At this lunch I was introduced to a very special local food item that I came to love very much, a kind of tempe pancake that takes the place of bread in a meal. It’s called mendoan, and if I could get it here in America, I think I’d eat it every day. The warung was small but very clean. The three of us ate outside, sitting on plastic chairs at a long bar-like table. The food was delicious, especially that mendoan.

After lunch, it was time to get over to Dwi’s house, where we would be staying for a couple of days. There really wasn’t much in the way of transportation where we found ourselves, so we decided to try to hail a taxi from the curb. We stood along the main road and watched for a taxi to drive by. All the ones we saw at first going the right way were occupied and didn’t stop. Finally we saw one going the wrong way, and Dwi hailed him. When I say ‘hailed’ this is nothing like what we do in America to attract the attention of a passing cab. In Yndonesia it is quieter and subtler, just a slight motion of the hand. Until I actually saw it succeed, I didn’t think Dwi was being forceful enough. The driver saw us, waited for traffic to pass, and then did a U-turn, and picked us up.
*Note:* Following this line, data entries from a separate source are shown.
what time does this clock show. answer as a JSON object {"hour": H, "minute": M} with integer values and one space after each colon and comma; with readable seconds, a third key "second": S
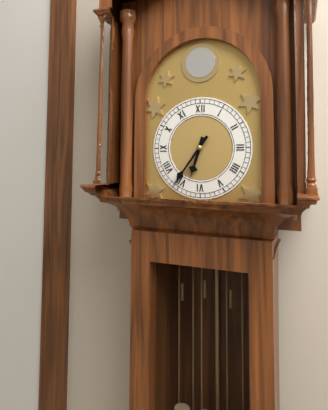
{"hour": 6, "minute": 36}
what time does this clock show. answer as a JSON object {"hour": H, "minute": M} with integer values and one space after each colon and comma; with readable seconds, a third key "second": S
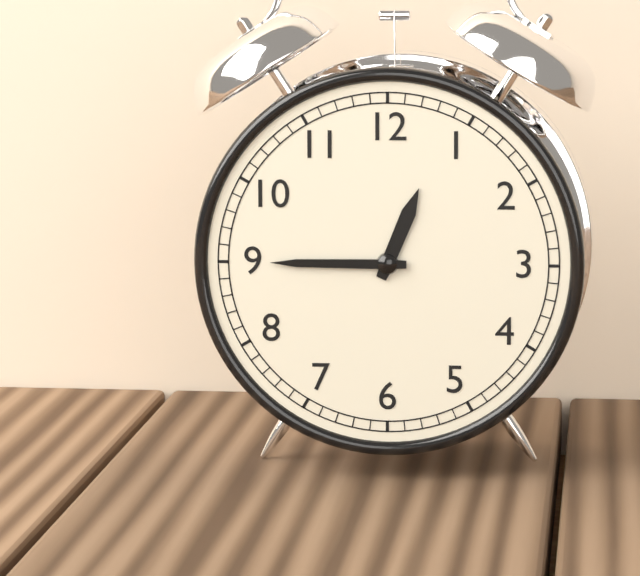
{"hour": 12, "minute": 45}
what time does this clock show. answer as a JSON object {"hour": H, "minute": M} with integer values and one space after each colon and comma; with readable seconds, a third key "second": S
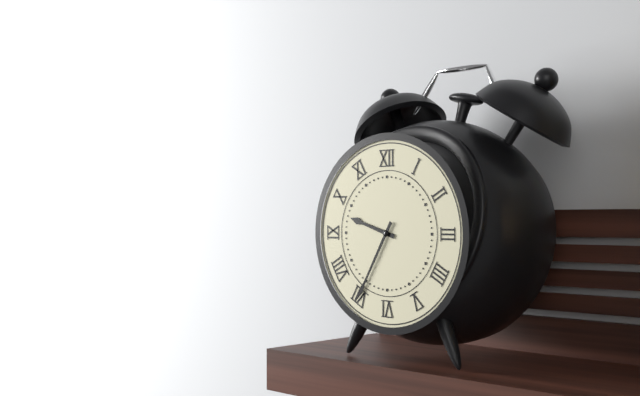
{"hour": 9, "minute": 35}
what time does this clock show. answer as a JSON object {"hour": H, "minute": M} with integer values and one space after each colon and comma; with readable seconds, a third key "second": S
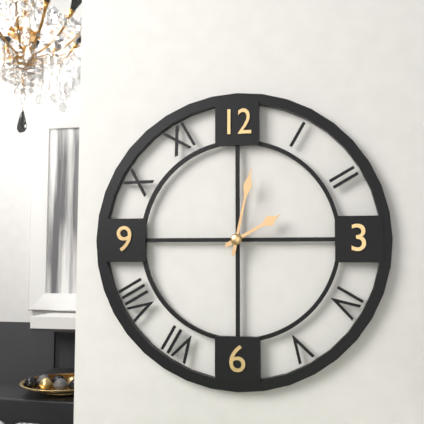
{"hour": 2, "minute": 2}
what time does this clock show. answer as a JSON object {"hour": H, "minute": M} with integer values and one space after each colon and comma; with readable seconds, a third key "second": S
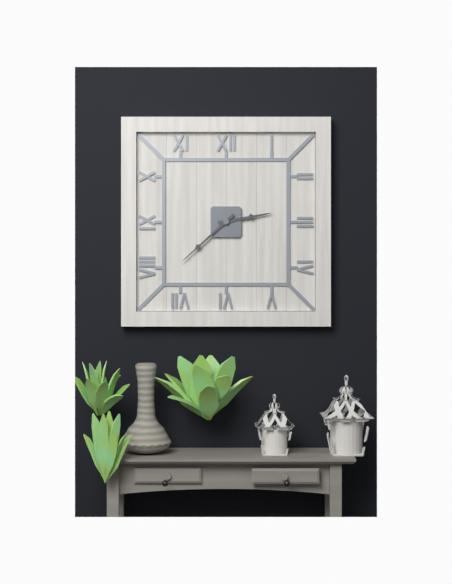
{"hour": 2, "minute": 38}
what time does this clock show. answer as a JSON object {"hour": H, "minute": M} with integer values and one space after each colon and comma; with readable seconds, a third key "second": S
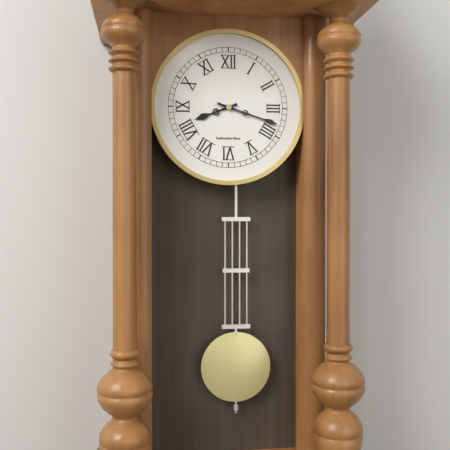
{"hour": 8, "minute": 18}
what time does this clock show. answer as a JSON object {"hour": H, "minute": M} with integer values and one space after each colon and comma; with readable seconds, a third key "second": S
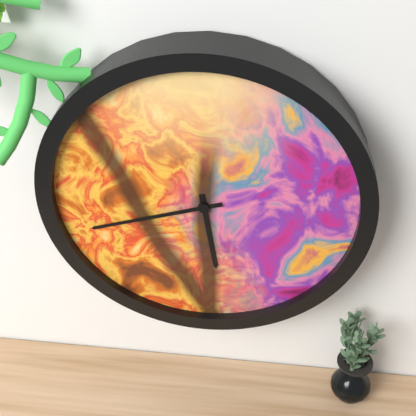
{"hour": 5, "minute": 42}
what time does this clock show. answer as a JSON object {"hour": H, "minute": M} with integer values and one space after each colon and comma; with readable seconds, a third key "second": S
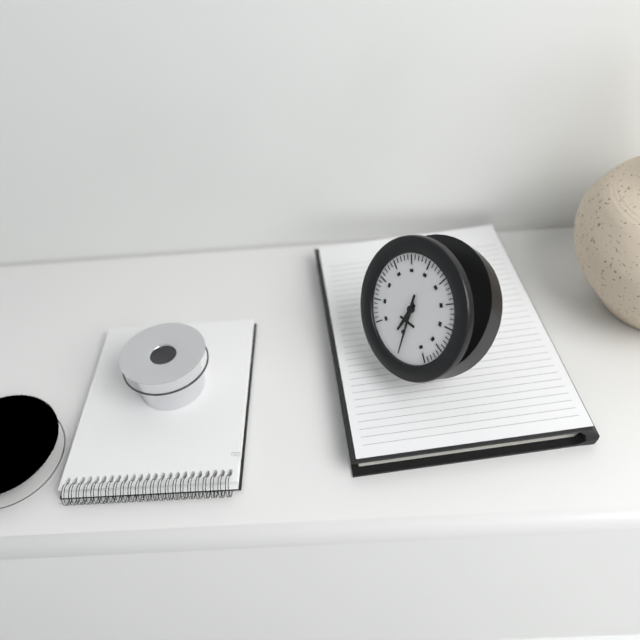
{"hour": 6, "minute": 29}
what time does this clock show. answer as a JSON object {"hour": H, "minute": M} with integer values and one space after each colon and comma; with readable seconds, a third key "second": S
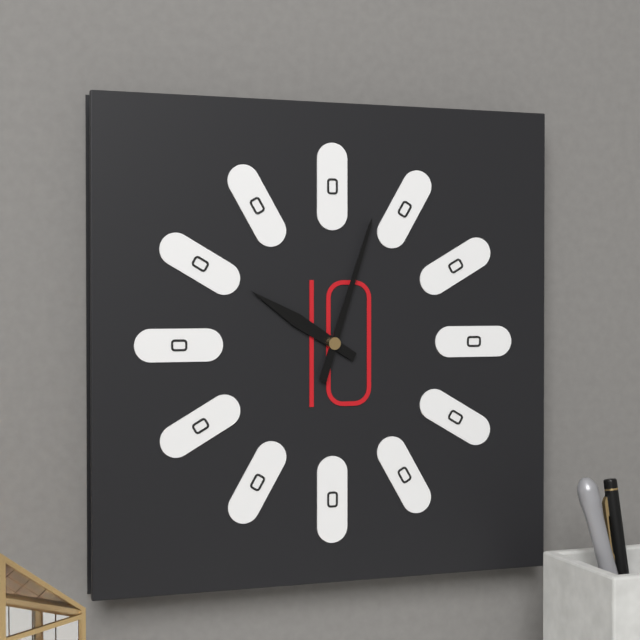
{"hour": 10, "minute": 3}
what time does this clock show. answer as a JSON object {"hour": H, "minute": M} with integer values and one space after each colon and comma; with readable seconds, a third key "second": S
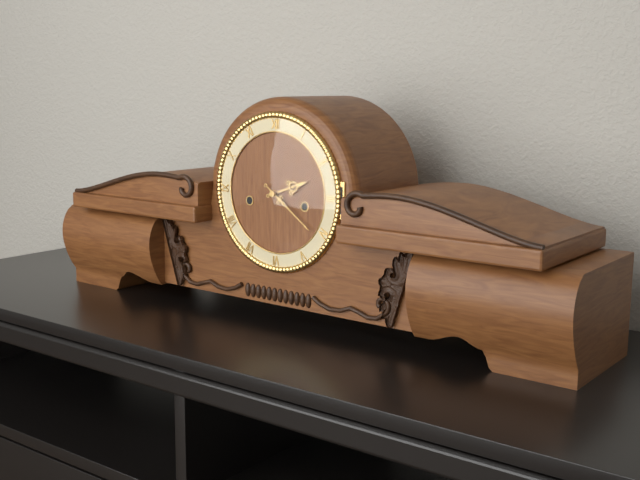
{"hour": 2, "minute": 21}
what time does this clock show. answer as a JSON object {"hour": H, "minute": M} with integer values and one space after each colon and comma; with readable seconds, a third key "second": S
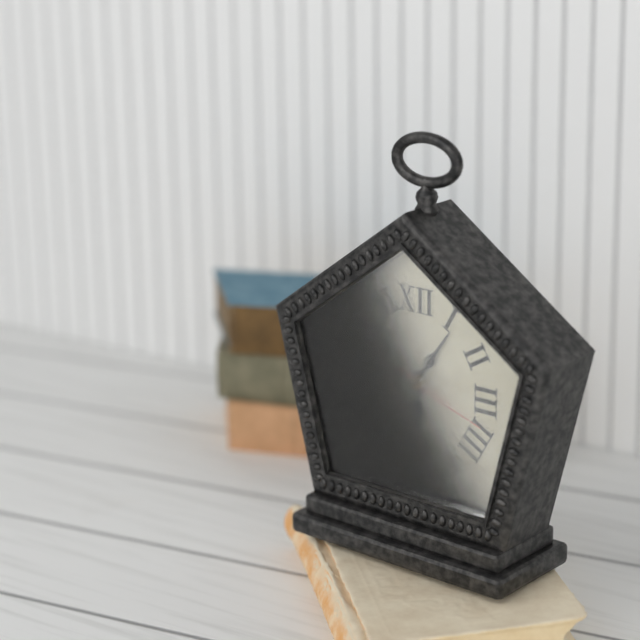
{"hour": 6, "minute": 6, "second": 18}
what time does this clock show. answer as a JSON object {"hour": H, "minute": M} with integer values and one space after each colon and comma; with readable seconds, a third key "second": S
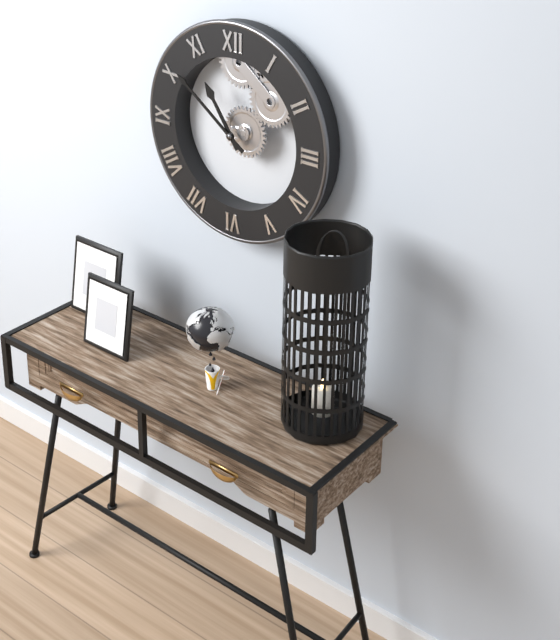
{"hour": 10, "minute": 51}
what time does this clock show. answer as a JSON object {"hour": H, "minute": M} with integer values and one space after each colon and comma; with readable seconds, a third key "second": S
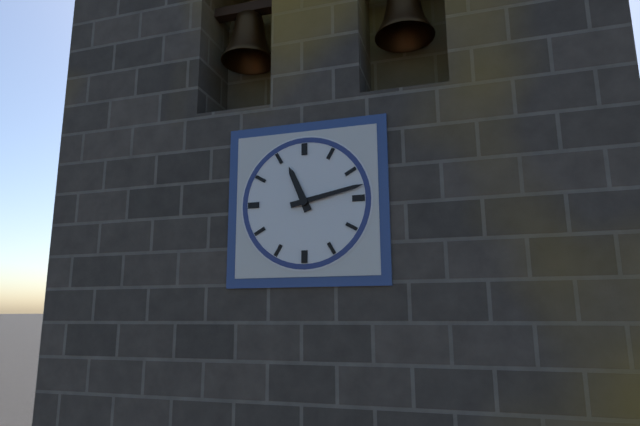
{"hour": 11, "minute": 13}
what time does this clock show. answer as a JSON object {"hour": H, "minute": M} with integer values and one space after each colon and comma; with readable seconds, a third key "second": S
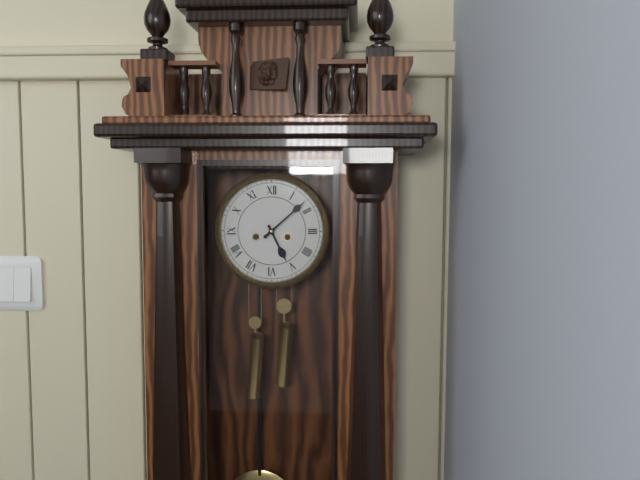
{"hour": 5, "minute": 8}
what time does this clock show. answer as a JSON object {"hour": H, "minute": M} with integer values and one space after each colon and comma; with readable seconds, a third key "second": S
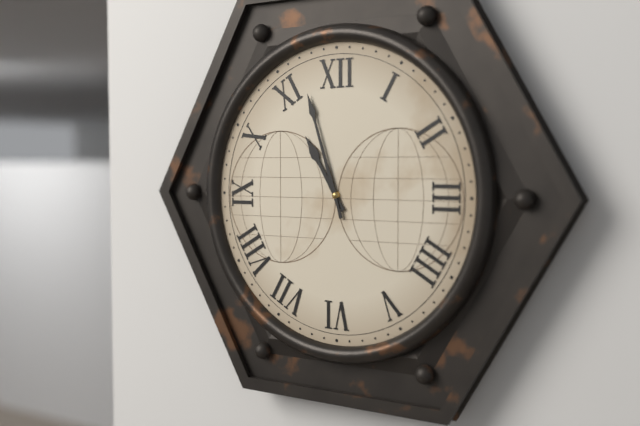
{"hour": 10, "minute": 57}
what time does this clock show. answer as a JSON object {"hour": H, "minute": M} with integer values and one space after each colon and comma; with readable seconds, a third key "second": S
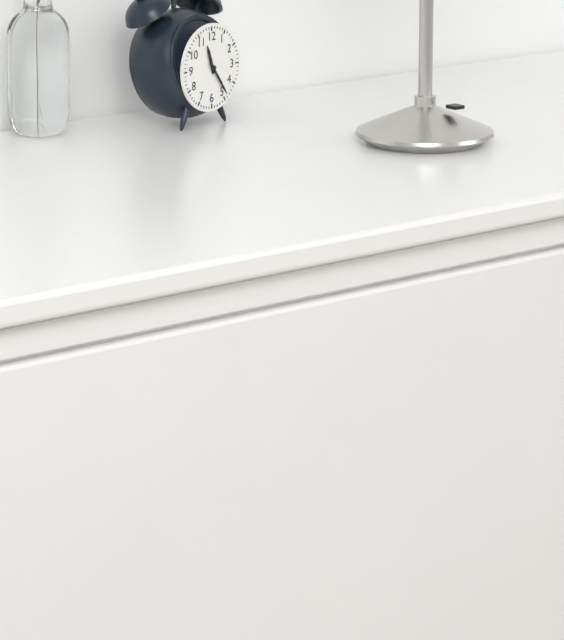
{"hour": 11, "minute": 24}
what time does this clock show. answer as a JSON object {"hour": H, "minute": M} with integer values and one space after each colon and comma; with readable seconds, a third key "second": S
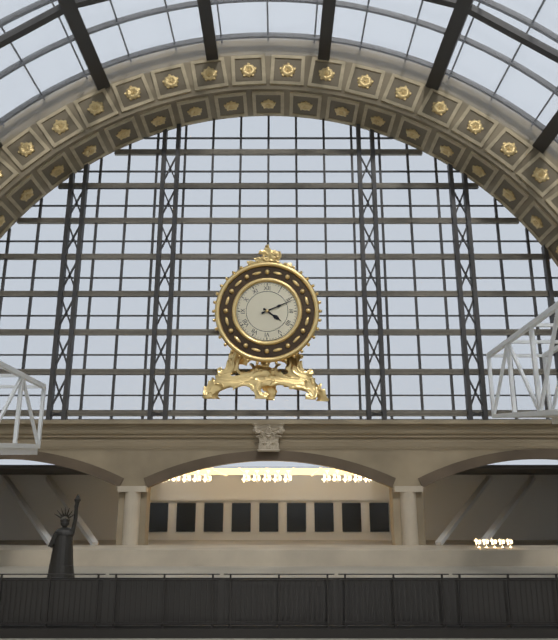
{"hour": 4, "minute": 11}
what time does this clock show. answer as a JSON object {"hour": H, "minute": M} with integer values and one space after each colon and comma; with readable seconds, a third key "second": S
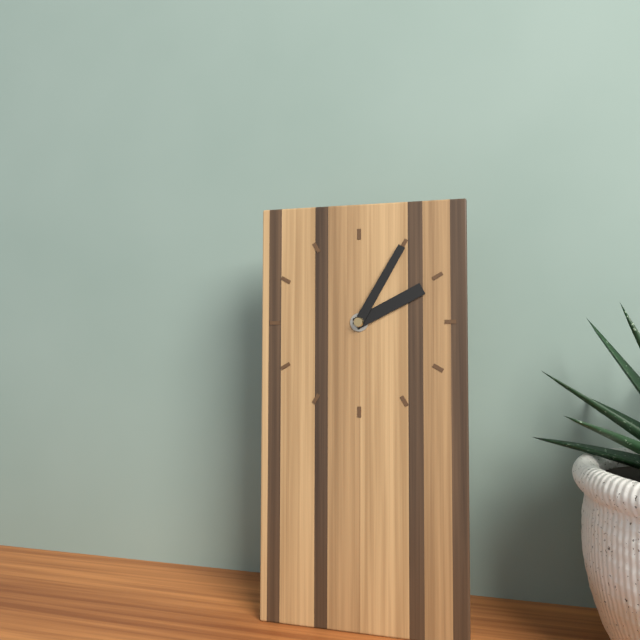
{"hour": 2, "minute": 5}
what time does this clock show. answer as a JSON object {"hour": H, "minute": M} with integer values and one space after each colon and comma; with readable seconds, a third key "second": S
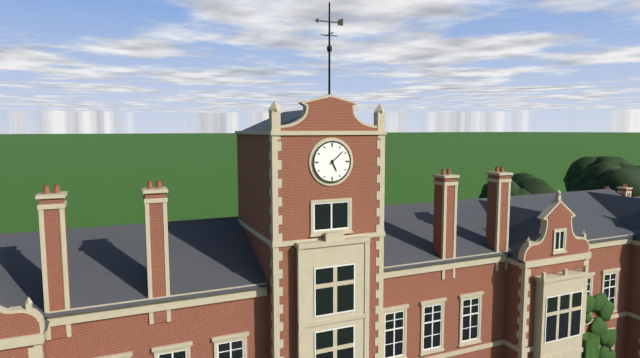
{"hour": 5, "minute": 8}
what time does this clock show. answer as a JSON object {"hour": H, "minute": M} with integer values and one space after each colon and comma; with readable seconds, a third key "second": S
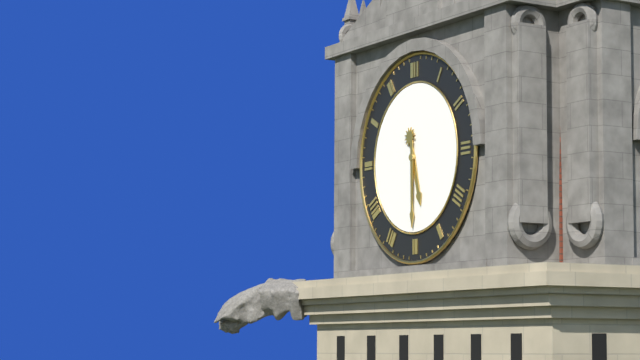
{"hour": 5, "minute": 30}
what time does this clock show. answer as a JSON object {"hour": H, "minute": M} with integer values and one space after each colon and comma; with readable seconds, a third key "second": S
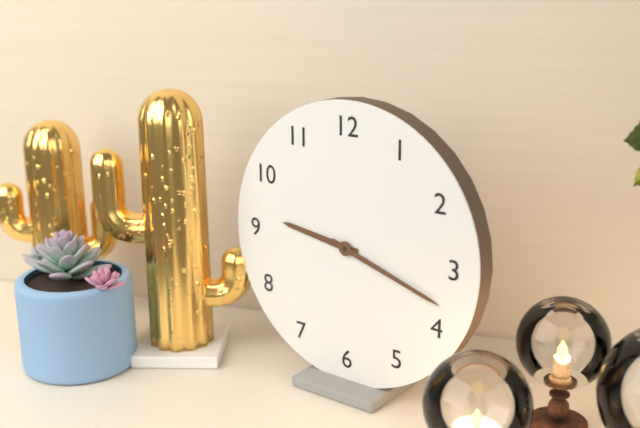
{"hour": 9, "minute": 18}
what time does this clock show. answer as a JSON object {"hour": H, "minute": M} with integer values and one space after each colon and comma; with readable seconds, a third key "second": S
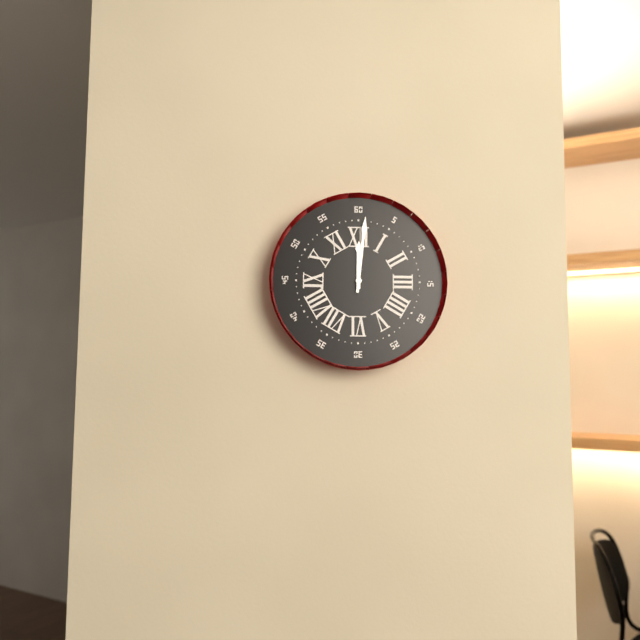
{"hour": 12, "minute": 1}
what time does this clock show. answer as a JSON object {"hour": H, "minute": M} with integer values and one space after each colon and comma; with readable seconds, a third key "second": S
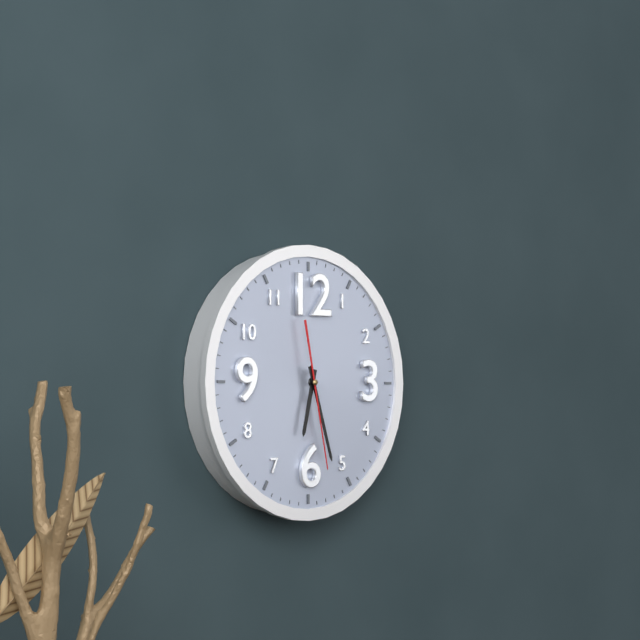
{"hour": 6, "minute": 27, "second": 28}
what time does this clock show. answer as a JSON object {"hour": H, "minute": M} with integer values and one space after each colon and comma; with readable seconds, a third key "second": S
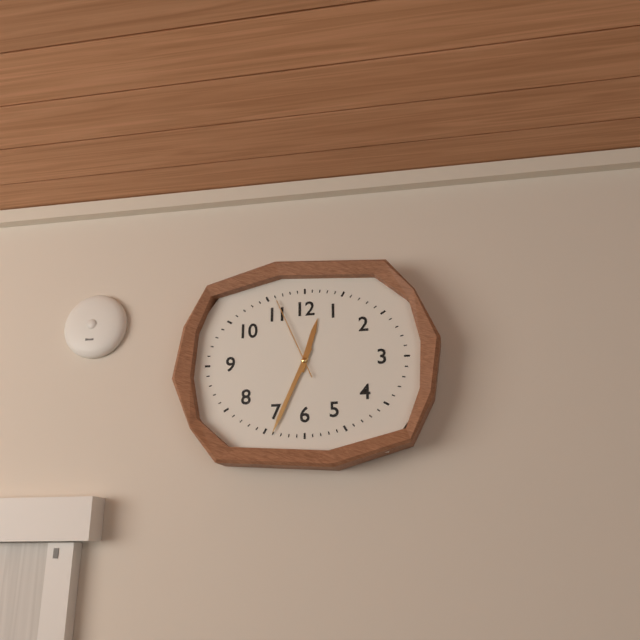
{"hour": 12, "minute": 34, "second": 56}
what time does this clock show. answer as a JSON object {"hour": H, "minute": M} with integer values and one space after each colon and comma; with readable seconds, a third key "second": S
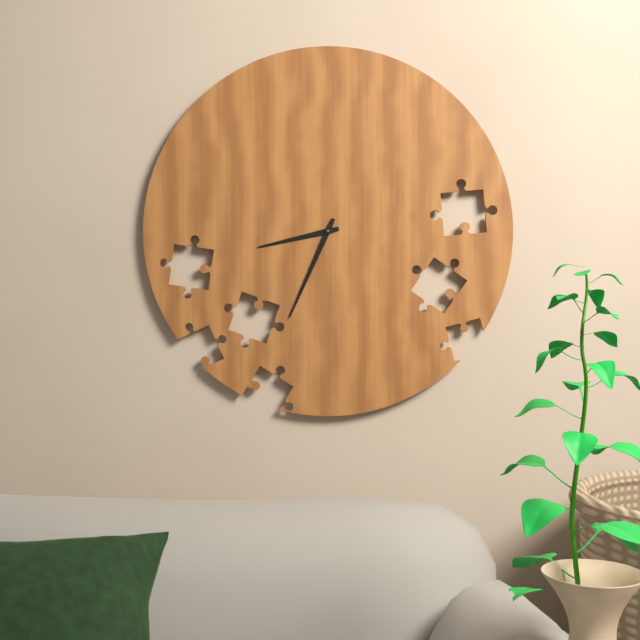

It didn’t take very long to get to Dwi’s house. It was in a very pleasant, quiet neighborhood. When we arrived, we got out and, after paying the driver, pushed open the entrance gate and came inside, leaving our sandals in the front patio, and dropping our backpacks on the floor near the front door. Dwi’s mother and brother were there, and we were made to sit down while refreshments were brought to us. Then, a few minutes later, Dwi’s father arrived, and with the help of Yudhie and the two brothers Dwi and Eko, we all got acquainted.